What to do: Set down the data below in full, exactly as it reads, but without the pictures.

Provided data:
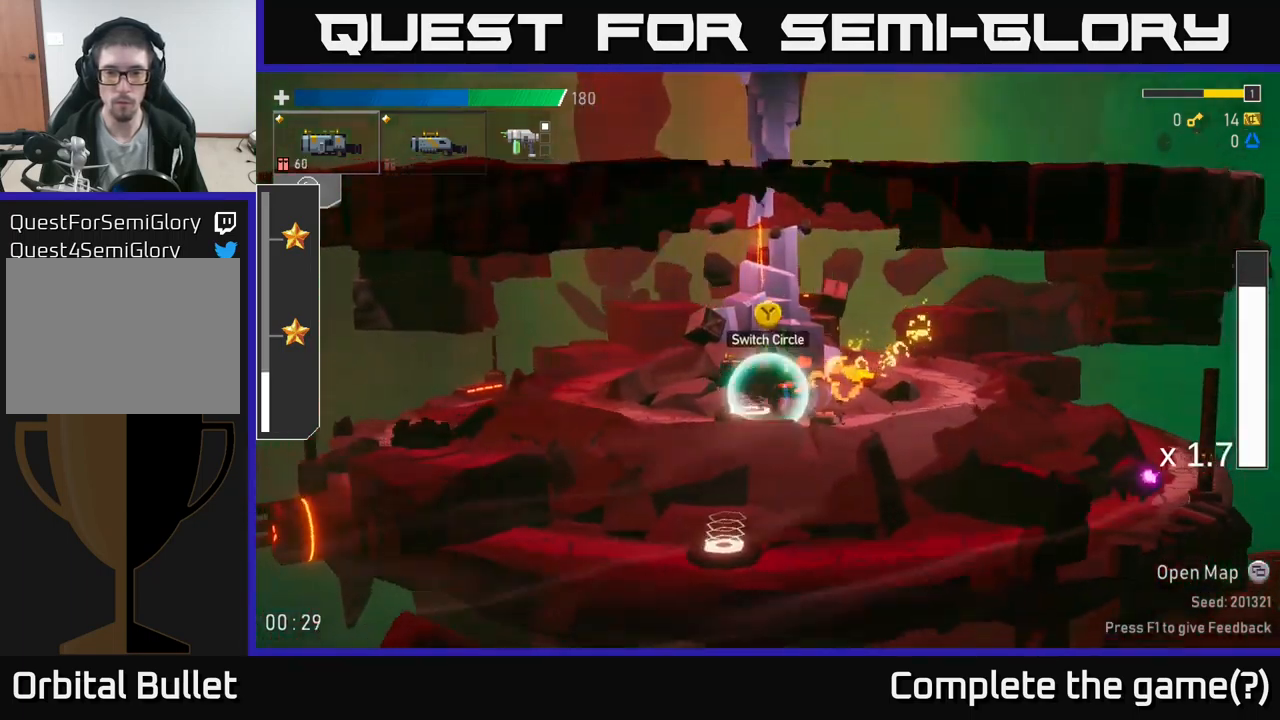
{"buttons": [], "left_stick": "down", "right_stick": "center", "events": [[34, "Y", "up"], [34, "left_stick", "right"], [384, "left_stick", "down"]]}
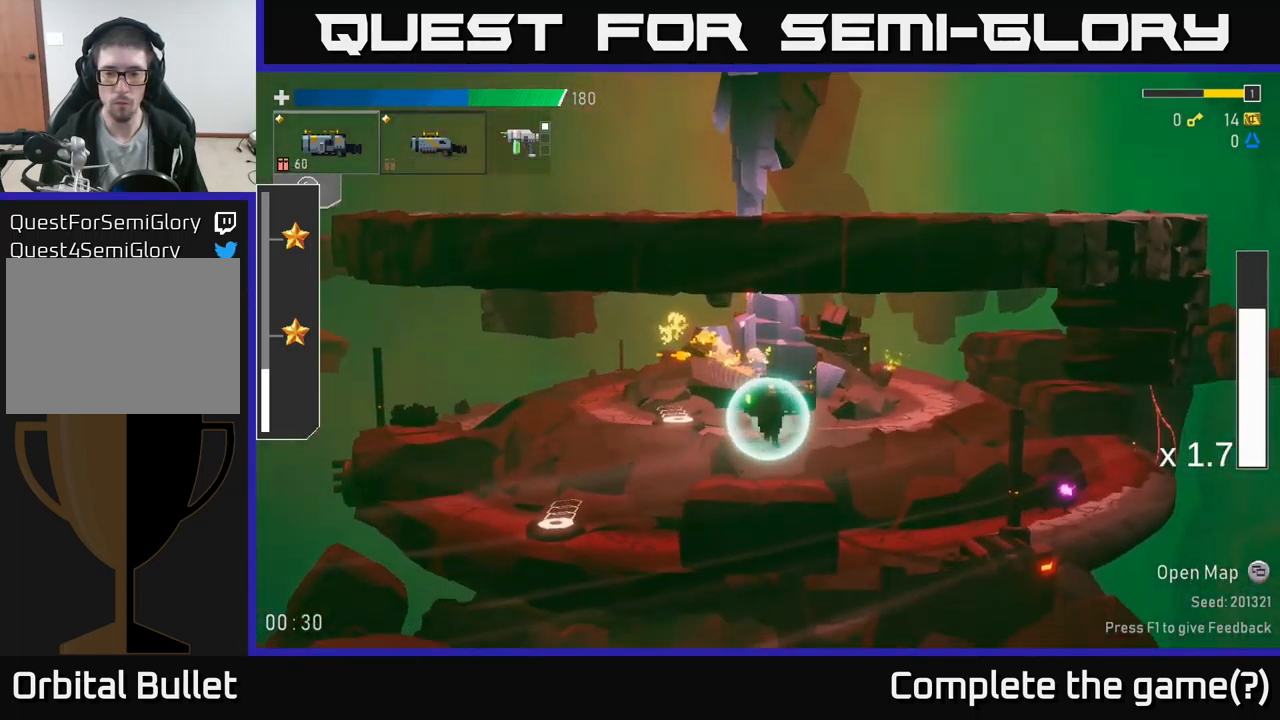
{"buttons": [], "left_stick": "down", "right_stick": "center", "events": [[84, "left_stick", "right"], [167, "left_stick", "down-right"], [300, "left_stick", "down"], [384, "R2", "down"], [484, "R2", "up"]]}
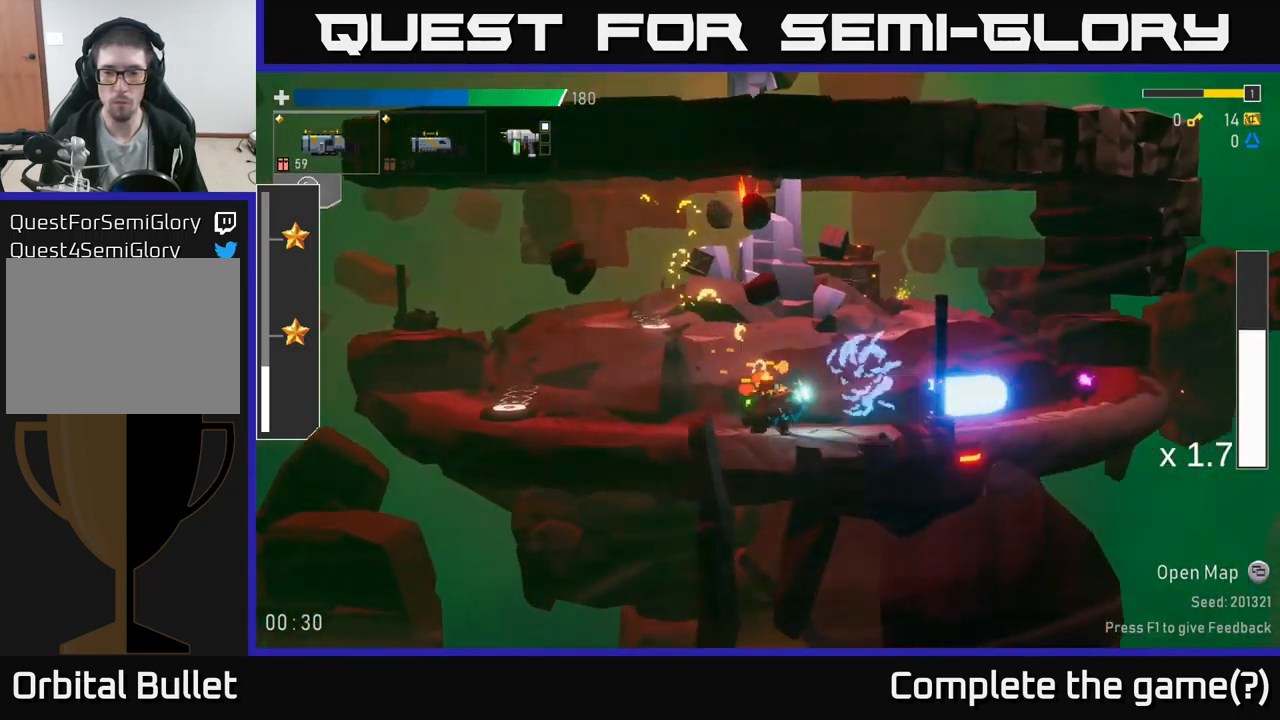
{"buttons": ["R2"], "left_stick": "down", "right_stick": "center", "events": [[200, "R2", "down"], [300, "R2", "up"], [434, "R2", "down"]]}
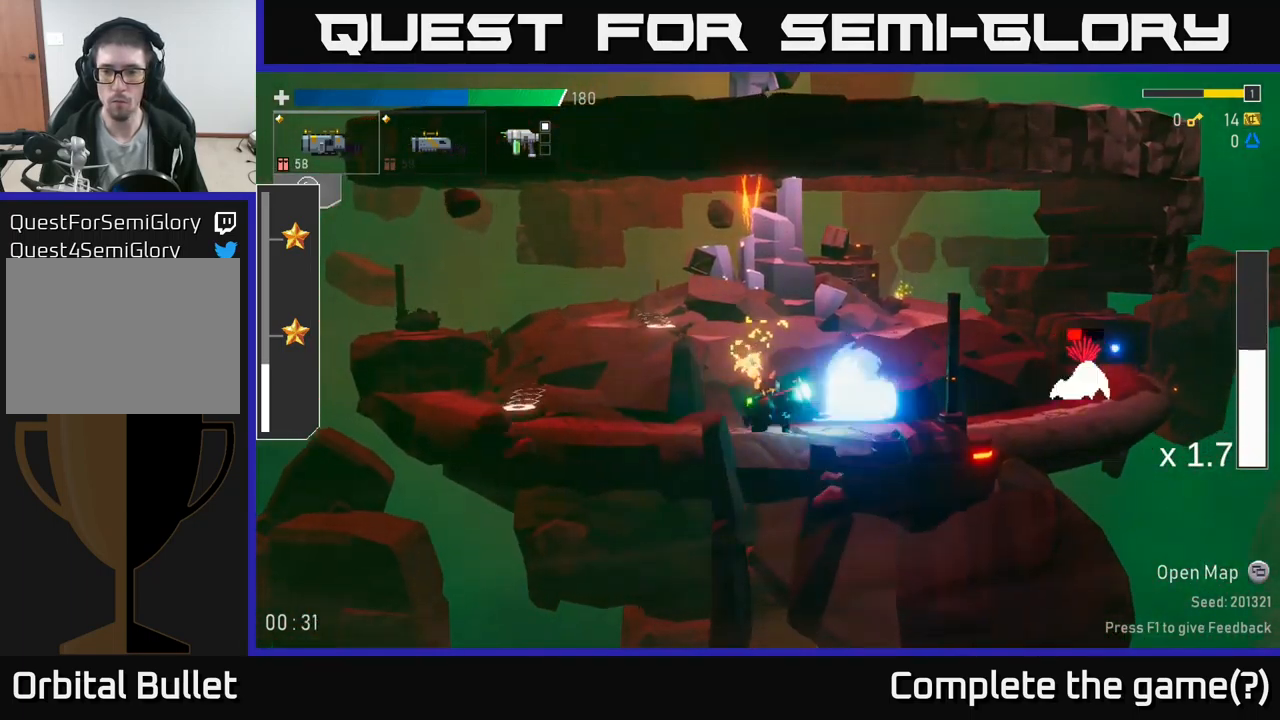
{"buttons": [], "left_stick": "left", "right_stick": "center", "events": [[67, "R2", "up"], [184, "left_stick", "down-right"], [334, "left_stick", "left"], [417, "R2", "down"], [484, "R2", "up"]]}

Completed exercise:
{"buttons": [], "left_stick": "down", "right_stick": "center", "events": [[34, "Y", "up"], [34, "left_stick", "right"], [384, "left_stick", "down"]]}
{"buttons": [], "left_stick": "down", "right_stick": "center", "events": [[84, "left_stick", "right"], [167, "left_stick", "down-right"], [300, "left_stick", "down"], [384, "R2", "down"], [484, "R2", "up"]]}
{"buttons": ["R2"], "left_stick": "down", "right_stick": "center", "events": [[200, "R2", "down"], [300, "R2", "up"], [434, "R2", "down"]]}
{"buttons": [], "left_stick": "left", "right_stick": "center", "events": [[67, "R2", "up"], [184, "left_stick", "down-right"], [334, "left_stick", "left"], [417, "R2", "down"], [484, "R2", "up"]]}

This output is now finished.